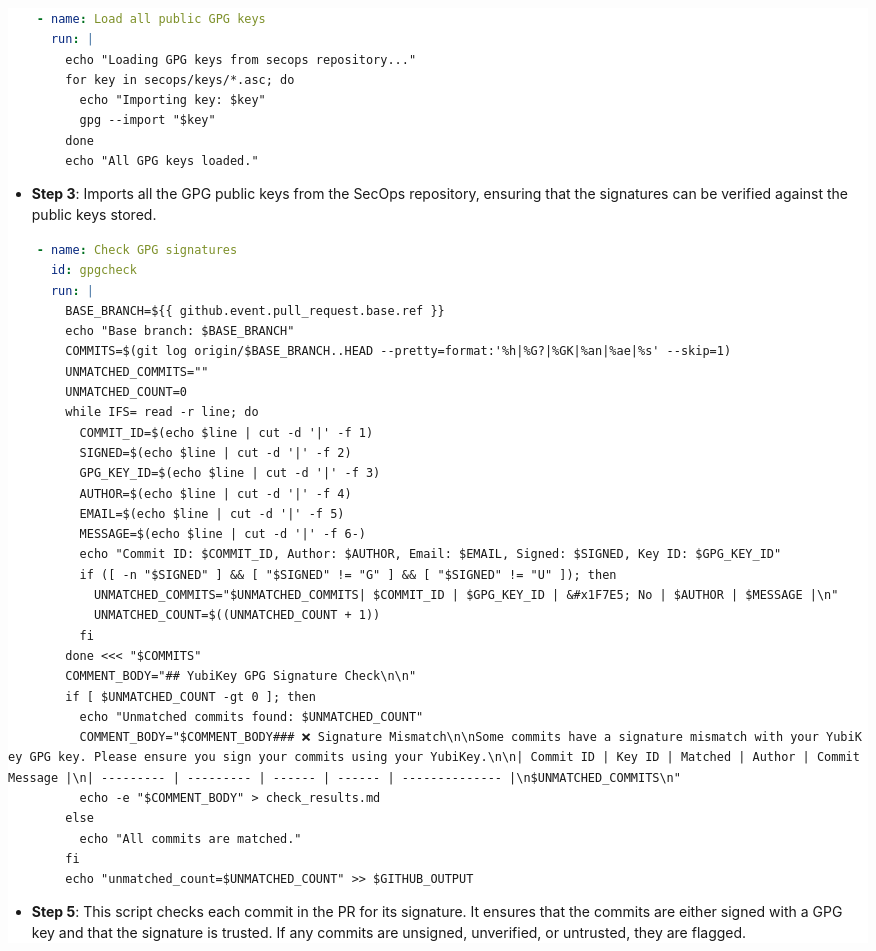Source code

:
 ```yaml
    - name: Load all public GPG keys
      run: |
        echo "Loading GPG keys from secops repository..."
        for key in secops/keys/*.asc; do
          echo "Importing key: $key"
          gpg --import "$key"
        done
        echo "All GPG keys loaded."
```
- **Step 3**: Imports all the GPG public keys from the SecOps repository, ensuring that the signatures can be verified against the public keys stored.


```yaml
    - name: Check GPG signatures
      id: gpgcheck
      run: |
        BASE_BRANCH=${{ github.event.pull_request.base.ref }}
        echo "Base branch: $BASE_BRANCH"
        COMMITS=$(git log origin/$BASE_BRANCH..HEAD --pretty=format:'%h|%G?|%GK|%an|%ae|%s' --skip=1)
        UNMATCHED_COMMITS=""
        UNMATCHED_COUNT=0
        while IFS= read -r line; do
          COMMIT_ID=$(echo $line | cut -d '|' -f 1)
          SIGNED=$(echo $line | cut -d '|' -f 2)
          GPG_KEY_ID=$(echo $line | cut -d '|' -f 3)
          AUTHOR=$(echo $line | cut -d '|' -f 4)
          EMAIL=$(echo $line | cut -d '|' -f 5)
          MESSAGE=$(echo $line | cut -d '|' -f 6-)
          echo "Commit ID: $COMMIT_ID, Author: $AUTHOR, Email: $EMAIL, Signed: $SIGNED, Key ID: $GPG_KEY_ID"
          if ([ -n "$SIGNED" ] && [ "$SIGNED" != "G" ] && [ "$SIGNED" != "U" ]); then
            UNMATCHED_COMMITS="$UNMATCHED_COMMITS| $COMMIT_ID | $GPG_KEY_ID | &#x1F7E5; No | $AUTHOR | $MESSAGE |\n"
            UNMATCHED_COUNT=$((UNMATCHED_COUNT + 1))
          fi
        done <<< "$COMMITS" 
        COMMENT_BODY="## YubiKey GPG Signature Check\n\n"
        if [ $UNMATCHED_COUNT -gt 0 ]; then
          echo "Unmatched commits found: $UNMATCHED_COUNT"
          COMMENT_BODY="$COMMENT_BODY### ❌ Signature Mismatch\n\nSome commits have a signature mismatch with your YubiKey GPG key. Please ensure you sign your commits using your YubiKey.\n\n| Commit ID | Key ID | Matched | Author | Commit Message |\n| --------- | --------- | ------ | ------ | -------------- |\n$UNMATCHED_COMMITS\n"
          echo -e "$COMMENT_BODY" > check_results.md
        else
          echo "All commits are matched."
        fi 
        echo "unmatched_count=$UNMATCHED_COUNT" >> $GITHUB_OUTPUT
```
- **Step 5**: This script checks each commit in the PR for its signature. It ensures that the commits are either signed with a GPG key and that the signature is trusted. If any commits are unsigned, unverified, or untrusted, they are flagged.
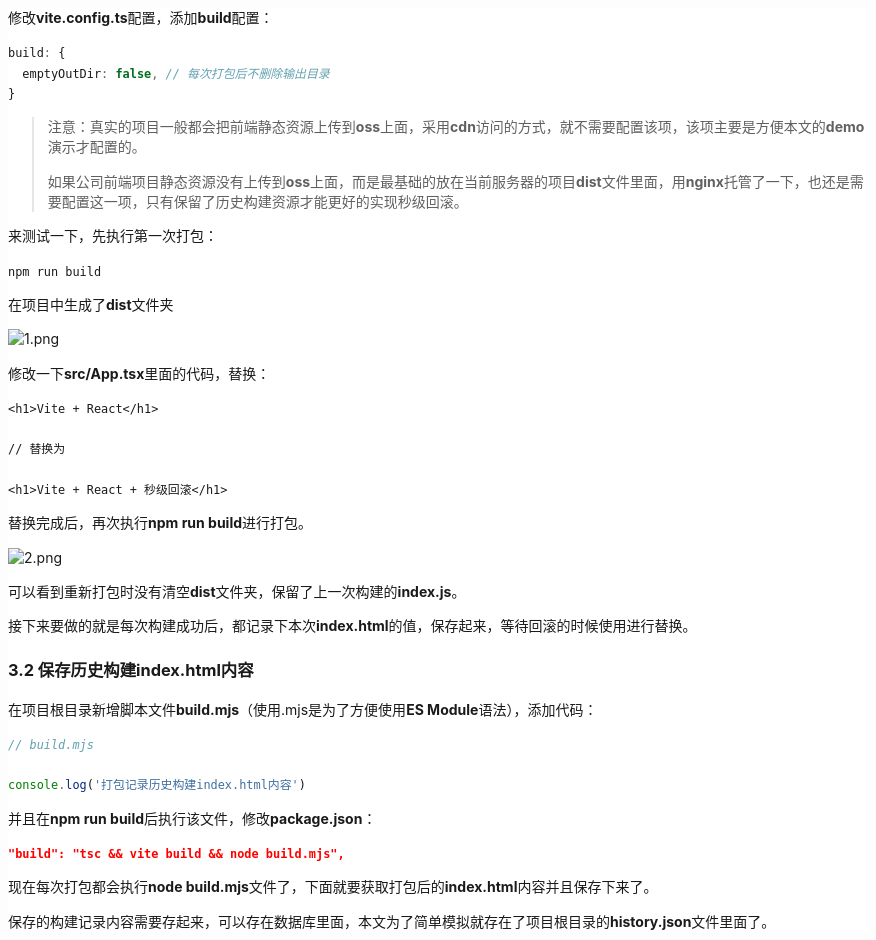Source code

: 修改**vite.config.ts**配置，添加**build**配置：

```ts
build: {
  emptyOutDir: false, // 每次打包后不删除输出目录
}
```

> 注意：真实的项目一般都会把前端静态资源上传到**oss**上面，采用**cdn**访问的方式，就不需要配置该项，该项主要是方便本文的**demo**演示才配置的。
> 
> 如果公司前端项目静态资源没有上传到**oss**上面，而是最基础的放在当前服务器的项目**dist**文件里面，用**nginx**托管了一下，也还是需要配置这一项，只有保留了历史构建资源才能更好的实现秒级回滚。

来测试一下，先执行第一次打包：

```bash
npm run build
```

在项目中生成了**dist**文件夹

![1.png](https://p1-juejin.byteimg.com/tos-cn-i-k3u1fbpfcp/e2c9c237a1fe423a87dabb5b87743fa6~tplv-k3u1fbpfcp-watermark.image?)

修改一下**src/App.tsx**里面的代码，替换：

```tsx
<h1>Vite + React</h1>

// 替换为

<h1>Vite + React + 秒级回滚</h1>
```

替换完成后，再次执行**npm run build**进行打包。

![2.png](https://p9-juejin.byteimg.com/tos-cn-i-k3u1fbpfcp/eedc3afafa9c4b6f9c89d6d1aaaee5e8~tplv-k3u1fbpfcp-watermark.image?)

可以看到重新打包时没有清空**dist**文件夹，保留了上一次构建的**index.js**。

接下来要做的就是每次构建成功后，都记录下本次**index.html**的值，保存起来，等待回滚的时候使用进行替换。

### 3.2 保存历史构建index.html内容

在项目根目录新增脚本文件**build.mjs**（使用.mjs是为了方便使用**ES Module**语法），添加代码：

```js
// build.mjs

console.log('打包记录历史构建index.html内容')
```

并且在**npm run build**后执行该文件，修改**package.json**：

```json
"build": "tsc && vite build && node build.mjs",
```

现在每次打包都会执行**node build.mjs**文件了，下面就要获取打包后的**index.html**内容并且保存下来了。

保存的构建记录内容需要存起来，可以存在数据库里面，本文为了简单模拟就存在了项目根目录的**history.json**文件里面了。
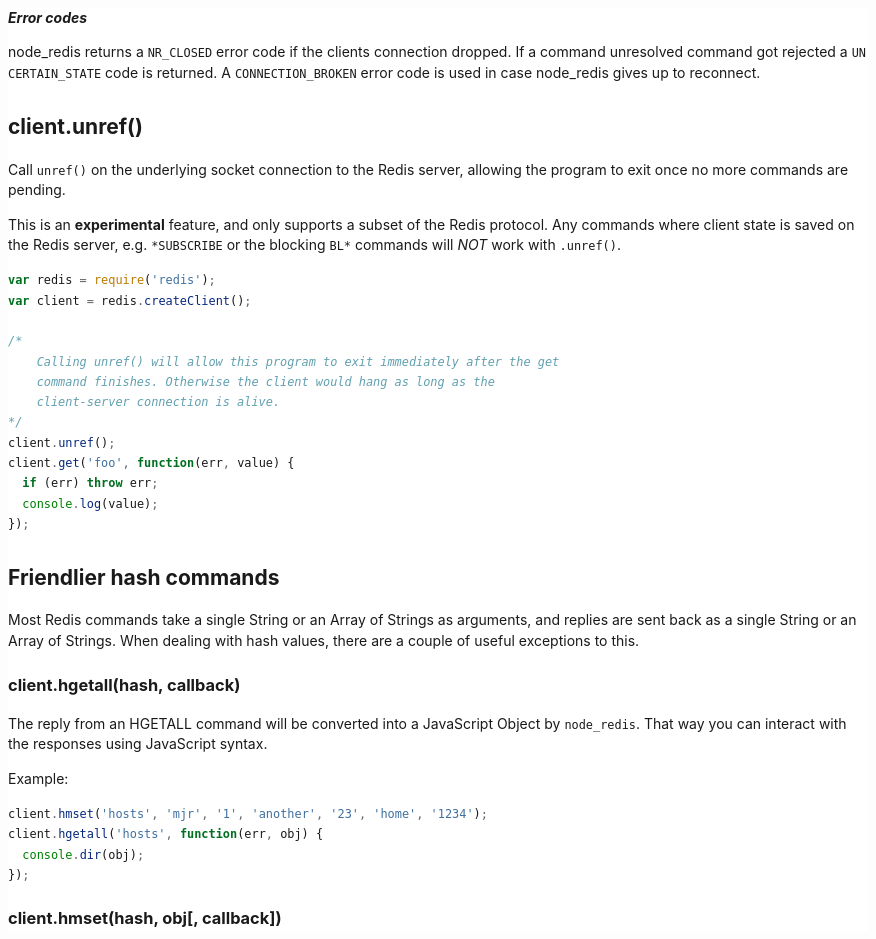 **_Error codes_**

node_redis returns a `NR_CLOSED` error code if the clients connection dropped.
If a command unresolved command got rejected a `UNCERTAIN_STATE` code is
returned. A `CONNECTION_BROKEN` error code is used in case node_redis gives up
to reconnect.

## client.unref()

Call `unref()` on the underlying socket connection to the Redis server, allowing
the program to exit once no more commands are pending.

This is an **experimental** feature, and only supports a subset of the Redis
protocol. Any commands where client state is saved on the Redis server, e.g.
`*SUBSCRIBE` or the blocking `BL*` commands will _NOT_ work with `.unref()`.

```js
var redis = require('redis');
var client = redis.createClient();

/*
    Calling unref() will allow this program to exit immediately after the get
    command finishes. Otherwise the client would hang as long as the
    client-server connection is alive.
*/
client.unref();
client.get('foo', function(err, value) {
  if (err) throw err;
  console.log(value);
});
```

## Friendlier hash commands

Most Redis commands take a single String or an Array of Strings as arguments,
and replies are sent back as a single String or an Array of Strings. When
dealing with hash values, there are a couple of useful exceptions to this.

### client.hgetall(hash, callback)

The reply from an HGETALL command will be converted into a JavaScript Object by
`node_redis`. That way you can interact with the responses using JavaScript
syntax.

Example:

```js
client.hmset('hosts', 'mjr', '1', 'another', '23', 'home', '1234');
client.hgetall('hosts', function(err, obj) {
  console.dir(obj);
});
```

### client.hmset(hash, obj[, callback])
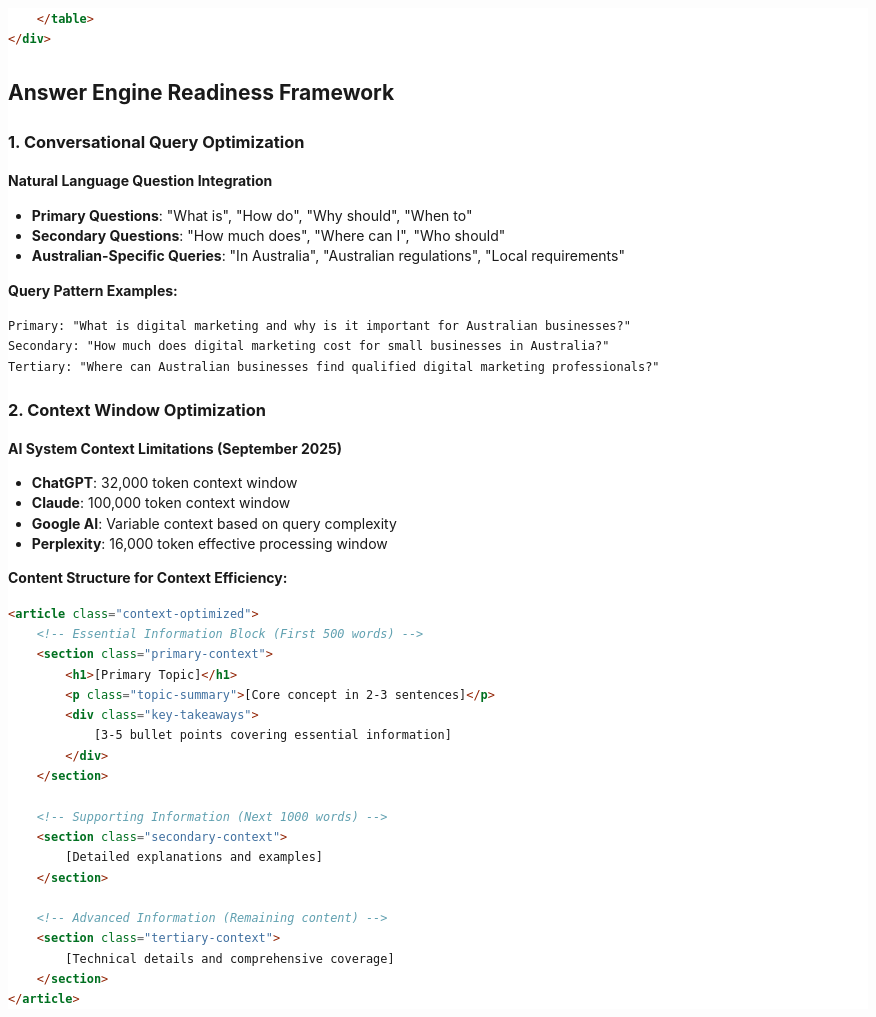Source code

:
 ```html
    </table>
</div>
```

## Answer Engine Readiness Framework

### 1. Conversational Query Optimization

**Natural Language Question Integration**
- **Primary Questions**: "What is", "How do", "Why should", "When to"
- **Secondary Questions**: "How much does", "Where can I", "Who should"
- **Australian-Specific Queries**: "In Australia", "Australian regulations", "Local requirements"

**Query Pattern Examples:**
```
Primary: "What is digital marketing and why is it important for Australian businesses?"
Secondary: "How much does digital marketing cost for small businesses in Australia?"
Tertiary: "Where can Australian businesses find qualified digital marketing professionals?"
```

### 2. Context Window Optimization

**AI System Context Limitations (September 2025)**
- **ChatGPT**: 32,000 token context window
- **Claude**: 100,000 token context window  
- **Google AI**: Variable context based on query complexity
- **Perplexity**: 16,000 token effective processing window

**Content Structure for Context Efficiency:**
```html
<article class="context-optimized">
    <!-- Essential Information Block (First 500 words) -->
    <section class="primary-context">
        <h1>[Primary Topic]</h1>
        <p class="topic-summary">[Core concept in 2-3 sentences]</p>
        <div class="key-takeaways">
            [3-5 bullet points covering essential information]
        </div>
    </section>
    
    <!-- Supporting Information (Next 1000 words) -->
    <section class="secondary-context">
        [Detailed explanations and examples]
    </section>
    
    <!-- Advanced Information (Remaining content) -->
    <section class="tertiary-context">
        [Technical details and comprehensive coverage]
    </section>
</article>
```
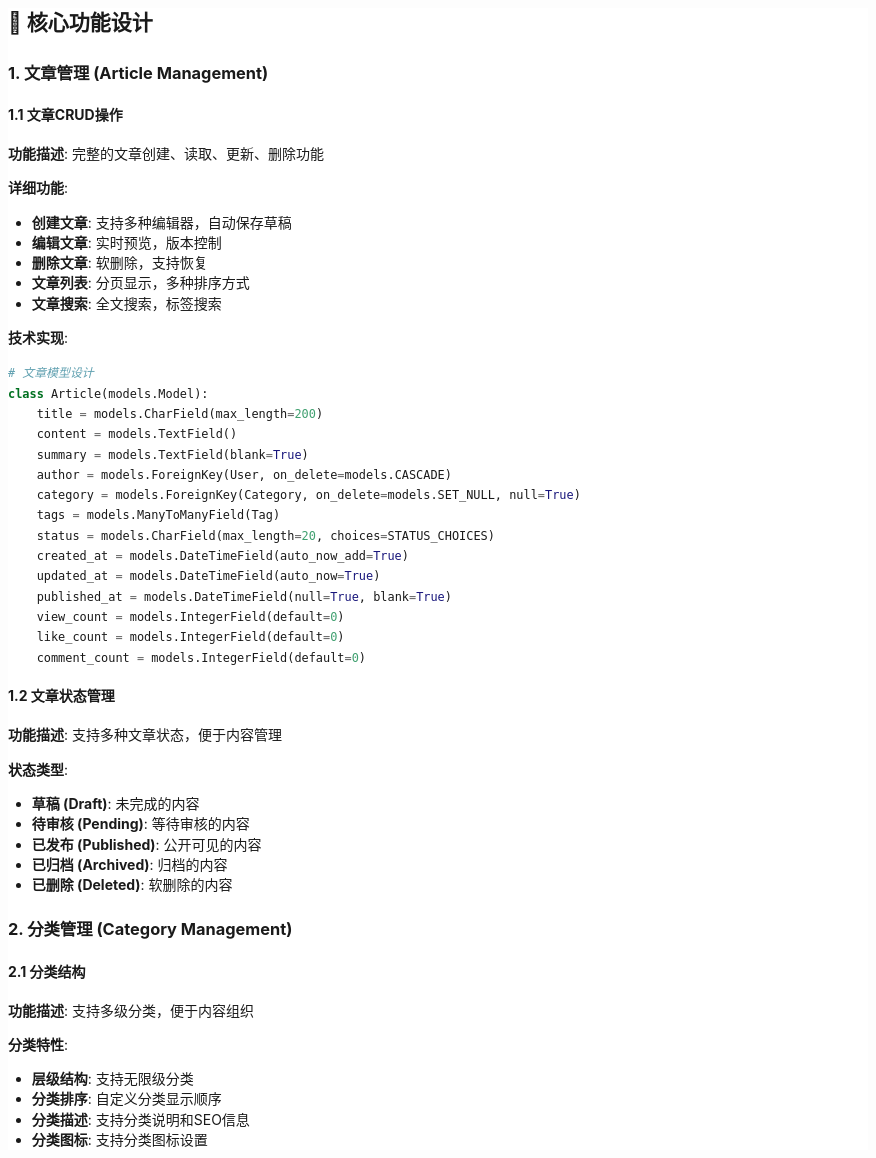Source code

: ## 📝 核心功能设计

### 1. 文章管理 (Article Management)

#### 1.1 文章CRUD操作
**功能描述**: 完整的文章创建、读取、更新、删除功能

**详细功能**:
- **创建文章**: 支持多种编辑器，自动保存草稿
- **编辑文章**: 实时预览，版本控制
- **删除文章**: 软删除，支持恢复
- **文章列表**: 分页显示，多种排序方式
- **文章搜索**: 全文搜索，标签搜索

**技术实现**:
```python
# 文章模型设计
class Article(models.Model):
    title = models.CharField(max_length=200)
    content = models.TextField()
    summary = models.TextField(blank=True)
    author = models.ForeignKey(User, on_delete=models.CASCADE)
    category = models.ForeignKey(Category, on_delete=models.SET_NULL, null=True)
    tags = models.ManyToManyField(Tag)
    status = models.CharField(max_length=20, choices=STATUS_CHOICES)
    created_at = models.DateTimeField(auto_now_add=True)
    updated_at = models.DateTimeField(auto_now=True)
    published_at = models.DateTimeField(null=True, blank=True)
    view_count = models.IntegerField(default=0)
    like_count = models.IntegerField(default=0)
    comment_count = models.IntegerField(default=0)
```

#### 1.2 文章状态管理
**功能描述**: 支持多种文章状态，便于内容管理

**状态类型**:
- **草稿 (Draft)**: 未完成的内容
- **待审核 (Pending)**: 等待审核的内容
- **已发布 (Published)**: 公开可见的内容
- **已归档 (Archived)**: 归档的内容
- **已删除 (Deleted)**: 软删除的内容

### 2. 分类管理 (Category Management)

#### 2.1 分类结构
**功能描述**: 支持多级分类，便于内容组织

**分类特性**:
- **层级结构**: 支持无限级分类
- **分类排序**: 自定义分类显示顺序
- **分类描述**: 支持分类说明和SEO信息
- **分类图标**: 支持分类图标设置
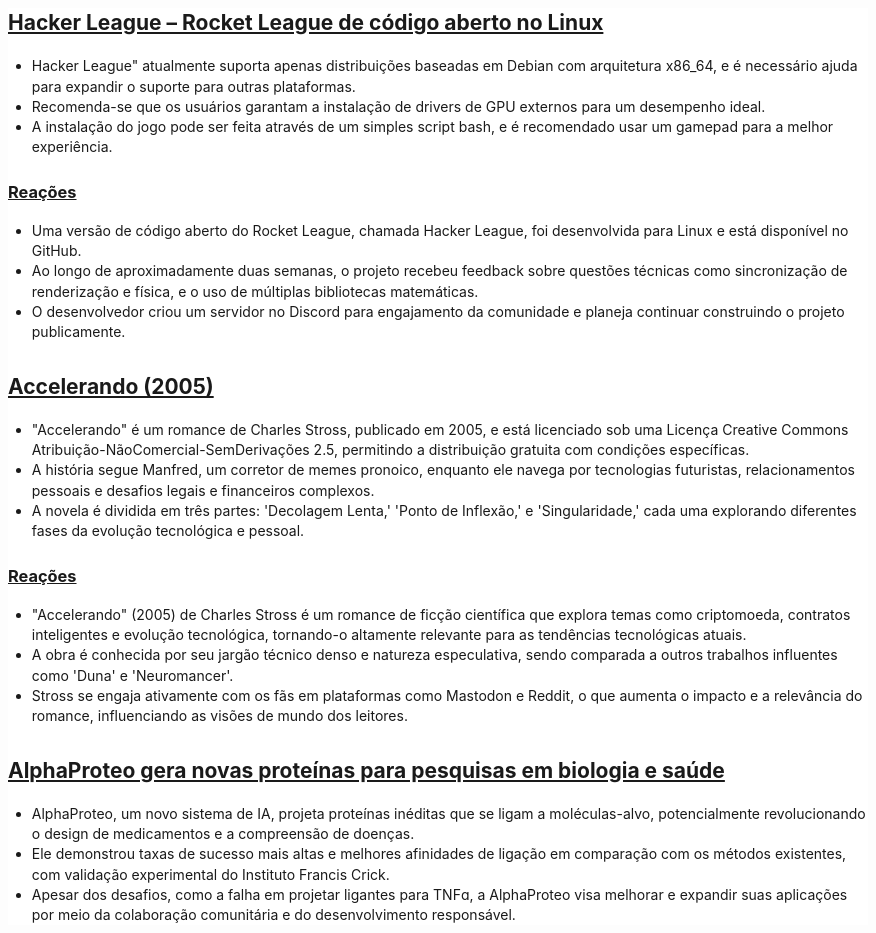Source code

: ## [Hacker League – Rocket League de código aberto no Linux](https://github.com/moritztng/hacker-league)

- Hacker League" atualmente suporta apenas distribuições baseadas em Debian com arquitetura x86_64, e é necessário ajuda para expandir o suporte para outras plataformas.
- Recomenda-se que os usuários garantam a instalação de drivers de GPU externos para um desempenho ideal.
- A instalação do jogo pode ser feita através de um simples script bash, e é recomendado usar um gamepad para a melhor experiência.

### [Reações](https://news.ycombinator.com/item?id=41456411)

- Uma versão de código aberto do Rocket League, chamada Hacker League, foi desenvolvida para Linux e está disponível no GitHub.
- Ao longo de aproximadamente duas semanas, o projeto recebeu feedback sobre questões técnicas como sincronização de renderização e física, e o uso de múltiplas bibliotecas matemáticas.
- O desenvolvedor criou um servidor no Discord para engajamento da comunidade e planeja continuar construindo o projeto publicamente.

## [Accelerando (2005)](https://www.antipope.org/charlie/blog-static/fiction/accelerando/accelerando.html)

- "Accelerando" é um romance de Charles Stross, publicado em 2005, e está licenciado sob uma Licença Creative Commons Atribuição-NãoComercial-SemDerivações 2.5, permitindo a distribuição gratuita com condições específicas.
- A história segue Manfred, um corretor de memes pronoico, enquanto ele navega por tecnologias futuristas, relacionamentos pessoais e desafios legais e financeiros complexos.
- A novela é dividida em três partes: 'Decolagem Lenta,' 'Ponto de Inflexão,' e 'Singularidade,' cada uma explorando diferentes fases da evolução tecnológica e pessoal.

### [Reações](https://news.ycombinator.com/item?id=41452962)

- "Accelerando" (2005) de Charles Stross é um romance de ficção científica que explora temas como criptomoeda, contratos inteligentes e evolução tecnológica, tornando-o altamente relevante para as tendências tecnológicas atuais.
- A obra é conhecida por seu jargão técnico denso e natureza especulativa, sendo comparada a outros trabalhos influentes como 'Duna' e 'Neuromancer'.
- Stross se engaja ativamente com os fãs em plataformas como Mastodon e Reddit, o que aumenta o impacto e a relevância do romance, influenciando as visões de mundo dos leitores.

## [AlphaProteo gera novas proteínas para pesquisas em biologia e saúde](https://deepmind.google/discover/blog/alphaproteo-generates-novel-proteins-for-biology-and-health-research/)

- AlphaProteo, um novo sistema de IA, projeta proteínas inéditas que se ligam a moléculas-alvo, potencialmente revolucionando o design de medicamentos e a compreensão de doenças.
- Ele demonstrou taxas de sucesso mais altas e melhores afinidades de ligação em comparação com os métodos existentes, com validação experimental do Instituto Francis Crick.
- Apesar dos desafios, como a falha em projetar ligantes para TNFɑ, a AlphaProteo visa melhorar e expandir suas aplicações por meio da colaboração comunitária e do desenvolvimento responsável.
-.-.-
*Your goal:* Count every line in the data where the string "Strings" occurs. Give nothing except the number.

*Response box:* 2